*PROBLEM TO SOLVE:* For the data below, report how many lines contain the string "Verify" and write nothing more.

*DATA FOR ANALYSIS:*

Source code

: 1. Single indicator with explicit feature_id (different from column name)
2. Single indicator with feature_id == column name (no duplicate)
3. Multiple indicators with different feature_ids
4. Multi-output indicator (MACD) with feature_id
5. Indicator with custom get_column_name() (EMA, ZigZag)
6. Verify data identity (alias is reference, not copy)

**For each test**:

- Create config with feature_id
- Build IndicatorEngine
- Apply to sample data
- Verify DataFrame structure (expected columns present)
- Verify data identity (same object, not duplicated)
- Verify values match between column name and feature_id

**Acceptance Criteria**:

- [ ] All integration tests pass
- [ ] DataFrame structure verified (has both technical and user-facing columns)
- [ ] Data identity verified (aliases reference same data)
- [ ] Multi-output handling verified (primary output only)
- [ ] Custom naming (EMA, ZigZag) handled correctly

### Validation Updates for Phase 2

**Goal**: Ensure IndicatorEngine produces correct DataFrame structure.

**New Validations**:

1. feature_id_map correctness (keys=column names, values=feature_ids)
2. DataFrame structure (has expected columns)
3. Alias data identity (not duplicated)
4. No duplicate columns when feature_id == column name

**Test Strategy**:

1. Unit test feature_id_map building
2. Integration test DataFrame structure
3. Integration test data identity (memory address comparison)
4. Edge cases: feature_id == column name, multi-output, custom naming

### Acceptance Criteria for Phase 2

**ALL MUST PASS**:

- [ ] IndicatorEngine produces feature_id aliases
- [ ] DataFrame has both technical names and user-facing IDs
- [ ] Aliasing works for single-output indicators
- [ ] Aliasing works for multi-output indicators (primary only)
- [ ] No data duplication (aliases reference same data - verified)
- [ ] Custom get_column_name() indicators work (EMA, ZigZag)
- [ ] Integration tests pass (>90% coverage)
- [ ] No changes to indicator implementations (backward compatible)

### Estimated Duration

*SOLUTION:* 4